Comerse a Mbappé
Sus buenos minutos en Bérgamo atenuaron los ánimos inquisitoriales de quienes llevan varios meses acumulando leña en la plaza del pueblo
Uno tiene la impresión de que existe cierto desencanto con Kylian Mbappé entre la afición del Real Madrid por el mismo motivo que nos marchamos de morros en algunos restaurantes: los largos tiempos de espera. No en vano han sido muchos años de tensos aplazamientos, de promesas de inmediatez que nunca se cumplían, de camareros de la información asegurando que todo se debía a un pequeño retraso en la cocina y que, en nada, apenas cinco minutitos, saldría esa lubina tan bien ensartada en su espeto que acudirían los mejores fotógrafos de los principales medios extranjeros a inmortalizar el momento en que le hincásemos el diente.
Ocurrió, entonces, lo habitual cuando el deseo y las expectativas se envenenan con las manecillas del reloj o las hojas del calendario: que la lubina empezó a parecer salmón del supermercado y que la propia guarnición se comía a la proteína principal. A fin de cuentas, el Madrid venía de ganarlo todo en ausencia de su eterna promesa y pocas cosas distraen tanto al hincha blanco del objetivo que los cambios a mejor. Como en su día ocurrió con Makelele y Zidane, o con Milla y Redondo, las primeras actuaciones del delantero francés desembocaron en una suerte de nostalgia distópica por la que algunos aficionados comenzaron a preguntar por Joselu, de nuevo convencidos en base a los hechos de que cualquier tiempo pasado, por muy estrafalaria que pueda parecer la comparación, fue o debió haber sido mejor.

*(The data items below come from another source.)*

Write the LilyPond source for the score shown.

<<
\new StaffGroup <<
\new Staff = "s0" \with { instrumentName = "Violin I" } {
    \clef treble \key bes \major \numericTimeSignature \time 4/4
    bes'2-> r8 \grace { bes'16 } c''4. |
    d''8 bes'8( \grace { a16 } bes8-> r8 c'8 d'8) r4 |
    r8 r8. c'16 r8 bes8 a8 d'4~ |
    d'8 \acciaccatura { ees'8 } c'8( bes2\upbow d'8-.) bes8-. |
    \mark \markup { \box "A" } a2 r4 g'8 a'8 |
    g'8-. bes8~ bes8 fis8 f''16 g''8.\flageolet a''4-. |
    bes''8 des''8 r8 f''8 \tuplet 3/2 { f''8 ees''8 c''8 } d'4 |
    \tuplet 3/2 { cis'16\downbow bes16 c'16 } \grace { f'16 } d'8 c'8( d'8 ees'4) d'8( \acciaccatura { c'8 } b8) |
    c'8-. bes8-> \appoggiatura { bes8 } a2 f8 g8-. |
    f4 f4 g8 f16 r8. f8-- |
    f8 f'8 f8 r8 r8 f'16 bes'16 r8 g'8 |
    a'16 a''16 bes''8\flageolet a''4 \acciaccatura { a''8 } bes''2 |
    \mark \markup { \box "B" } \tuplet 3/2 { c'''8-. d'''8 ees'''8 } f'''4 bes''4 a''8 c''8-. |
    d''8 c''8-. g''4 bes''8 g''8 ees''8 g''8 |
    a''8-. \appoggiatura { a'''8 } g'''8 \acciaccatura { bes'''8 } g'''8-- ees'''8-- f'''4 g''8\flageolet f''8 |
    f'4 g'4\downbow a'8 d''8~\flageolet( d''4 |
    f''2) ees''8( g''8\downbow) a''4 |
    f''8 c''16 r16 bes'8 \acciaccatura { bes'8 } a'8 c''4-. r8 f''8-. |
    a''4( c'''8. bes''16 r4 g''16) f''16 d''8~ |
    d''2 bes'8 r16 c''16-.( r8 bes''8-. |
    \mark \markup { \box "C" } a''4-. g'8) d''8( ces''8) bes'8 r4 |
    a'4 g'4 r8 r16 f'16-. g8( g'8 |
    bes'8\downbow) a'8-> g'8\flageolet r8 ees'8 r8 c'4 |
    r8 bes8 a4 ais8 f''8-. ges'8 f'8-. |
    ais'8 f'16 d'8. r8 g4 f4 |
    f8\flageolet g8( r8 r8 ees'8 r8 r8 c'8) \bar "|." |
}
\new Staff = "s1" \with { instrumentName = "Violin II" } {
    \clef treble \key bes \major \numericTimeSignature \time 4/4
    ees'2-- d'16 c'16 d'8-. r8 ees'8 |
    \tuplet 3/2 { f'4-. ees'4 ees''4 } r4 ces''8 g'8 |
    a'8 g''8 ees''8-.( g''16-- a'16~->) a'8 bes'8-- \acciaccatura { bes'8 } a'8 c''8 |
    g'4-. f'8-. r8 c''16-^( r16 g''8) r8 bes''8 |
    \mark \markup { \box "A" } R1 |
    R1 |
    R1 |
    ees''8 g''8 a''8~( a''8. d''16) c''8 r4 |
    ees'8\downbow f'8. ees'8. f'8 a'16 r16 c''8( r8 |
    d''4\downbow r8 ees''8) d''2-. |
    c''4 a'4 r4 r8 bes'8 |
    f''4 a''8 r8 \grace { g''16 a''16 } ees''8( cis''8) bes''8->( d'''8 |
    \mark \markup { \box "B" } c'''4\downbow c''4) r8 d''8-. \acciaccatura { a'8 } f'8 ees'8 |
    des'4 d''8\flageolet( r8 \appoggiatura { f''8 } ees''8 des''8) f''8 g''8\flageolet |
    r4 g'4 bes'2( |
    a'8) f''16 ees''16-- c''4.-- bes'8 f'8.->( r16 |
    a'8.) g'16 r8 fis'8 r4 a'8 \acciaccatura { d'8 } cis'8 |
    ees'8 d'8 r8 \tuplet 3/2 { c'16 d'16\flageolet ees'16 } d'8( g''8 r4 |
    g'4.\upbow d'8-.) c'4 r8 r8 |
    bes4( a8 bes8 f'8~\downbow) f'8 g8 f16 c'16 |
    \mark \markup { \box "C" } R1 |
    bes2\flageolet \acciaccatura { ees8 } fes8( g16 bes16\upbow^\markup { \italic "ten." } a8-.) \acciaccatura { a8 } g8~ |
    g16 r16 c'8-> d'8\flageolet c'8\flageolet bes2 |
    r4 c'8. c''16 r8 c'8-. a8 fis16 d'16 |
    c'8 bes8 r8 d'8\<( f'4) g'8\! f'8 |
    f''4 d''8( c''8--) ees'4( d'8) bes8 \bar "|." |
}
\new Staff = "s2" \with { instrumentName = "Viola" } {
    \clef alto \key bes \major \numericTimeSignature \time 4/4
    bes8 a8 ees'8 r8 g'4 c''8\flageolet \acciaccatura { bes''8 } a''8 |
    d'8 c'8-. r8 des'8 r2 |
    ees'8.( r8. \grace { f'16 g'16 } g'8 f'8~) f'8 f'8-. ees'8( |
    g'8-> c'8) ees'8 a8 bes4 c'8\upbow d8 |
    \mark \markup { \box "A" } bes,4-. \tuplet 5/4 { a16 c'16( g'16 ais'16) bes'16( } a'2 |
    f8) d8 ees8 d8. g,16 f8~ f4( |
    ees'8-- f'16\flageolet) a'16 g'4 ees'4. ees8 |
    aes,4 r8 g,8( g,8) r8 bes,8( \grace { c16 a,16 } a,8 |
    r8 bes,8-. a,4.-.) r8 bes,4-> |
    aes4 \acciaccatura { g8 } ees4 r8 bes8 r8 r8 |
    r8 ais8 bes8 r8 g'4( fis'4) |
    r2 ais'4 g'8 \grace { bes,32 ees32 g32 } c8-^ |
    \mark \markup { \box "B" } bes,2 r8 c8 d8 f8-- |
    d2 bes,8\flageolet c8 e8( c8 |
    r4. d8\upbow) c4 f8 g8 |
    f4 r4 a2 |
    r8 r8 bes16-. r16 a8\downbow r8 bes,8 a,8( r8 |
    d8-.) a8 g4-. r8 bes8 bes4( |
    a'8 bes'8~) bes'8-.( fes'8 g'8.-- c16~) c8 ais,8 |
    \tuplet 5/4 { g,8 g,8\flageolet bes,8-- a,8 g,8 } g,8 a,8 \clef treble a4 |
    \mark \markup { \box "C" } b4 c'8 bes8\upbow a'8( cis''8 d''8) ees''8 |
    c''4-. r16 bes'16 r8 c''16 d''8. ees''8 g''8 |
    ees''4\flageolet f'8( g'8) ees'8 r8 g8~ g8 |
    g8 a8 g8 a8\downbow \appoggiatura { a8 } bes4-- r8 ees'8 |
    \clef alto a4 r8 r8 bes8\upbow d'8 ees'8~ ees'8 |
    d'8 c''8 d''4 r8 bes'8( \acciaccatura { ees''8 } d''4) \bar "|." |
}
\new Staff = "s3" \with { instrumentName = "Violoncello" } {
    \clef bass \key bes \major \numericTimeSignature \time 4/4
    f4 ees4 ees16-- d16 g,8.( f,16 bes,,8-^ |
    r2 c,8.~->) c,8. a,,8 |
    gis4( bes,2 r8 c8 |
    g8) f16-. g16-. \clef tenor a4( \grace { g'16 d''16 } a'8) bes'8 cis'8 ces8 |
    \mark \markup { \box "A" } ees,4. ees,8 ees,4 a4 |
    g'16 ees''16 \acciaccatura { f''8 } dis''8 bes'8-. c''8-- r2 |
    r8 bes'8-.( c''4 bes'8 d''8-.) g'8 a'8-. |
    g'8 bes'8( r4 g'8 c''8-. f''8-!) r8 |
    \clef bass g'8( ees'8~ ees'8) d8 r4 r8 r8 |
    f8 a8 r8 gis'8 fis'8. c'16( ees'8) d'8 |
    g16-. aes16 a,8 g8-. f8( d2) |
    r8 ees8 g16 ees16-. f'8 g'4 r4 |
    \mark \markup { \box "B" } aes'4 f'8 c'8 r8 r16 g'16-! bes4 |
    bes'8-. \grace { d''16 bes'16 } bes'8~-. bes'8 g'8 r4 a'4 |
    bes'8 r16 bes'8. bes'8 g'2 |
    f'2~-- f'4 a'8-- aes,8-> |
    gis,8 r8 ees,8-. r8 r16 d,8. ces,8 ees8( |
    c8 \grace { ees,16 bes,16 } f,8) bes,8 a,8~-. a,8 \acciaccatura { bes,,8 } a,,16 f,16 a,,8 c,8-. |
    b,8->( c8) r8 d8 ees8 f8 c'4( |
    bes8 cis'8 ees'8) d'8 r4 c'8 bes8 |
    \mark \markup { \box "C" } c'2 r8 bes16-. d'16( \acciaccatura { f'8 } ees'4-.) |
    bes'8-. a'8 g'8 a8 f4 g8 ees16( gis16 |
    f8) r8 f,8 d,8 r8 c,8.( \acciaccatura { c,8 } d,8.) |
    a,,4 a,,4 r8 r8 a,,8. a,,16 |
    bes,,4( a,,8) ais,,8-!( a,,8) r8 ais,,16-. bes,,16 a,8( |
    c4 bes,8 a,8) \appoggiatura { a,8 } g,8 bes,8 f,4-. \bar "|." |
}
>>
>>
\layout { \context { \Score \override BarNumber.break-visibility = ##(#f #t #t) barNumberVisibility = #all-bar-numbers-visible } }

El fútbol es un deporte donde las certezas se consumen cada ocho horas, como los antibióticos, más todavía en un club que tiene las llaves de la farmacia y se automedica en invierno, camino de la primavera, sin compasión. No arrancaba Mbappé, no se distinguía el futbolista absoluto que reventaba los partidos a martillazos y, de repente, aparecieron los viejos fantasmas que llevan al público del Bernabéu a desconfiar de los dioses. En las tertulias de cafetería se citaba a Eden Hazard para sembrar la desconfianza. O a Gareth Bale, que fue una suerte de decepción a posteriori, pero lo suficientemente trágica como para llevarlo guardado en la cartera en forma de estampita arrugada. El peso de esa camiseta lleva tantísimas décadas devorando a futbolistas de contrastada categoría que en las profundidades de su nuevo estadio debería instalarse un osario para recordar a todos los figurones que no soportaron el chasquido de las pipas que antecede a la catástrofe.
Salió Mbappé baqueteado de Liverpool como nunca lo habíamos visto, retratado en una imagen patas arribas que corrió como la pólvora, en forma de sticker, por los grupos de WhatsApp. Se analizaron sus errores, sus movimientos o la ausencia de ellos, sus gestos tras fallar un penalti y sus pases al contrario cada vez que trataba de armar un contraataque. Y fue así como, casi de repente, comenzaron a cundir el pánico y la indignación. O tal vez la sospecha de que la larga espera había destrozado el suflé que un día se instaló, apetitoso, en el imaginario colectivo del madridismo.
Sus buenos minutos en Bérgamo, acaso los primeros dignos de mención desde que viste la camiseta del Real Madrid, atenuaron los ánimos inquisitoriales de quienes llevan varios meses acumulando leña en la plaza del pueblo. Galopó el búfalo por la pradera rival, marcó un gol de pura clase y se fue lesionado justo cuando los niños de medio mundo corrían a las habitaciones para rescatar su camiseta del armario. Todo ocurre demasiado deprisa en el manicomio del fútbol, por eso nos cuesta tanto aceptar el retraso en un buen restaurante.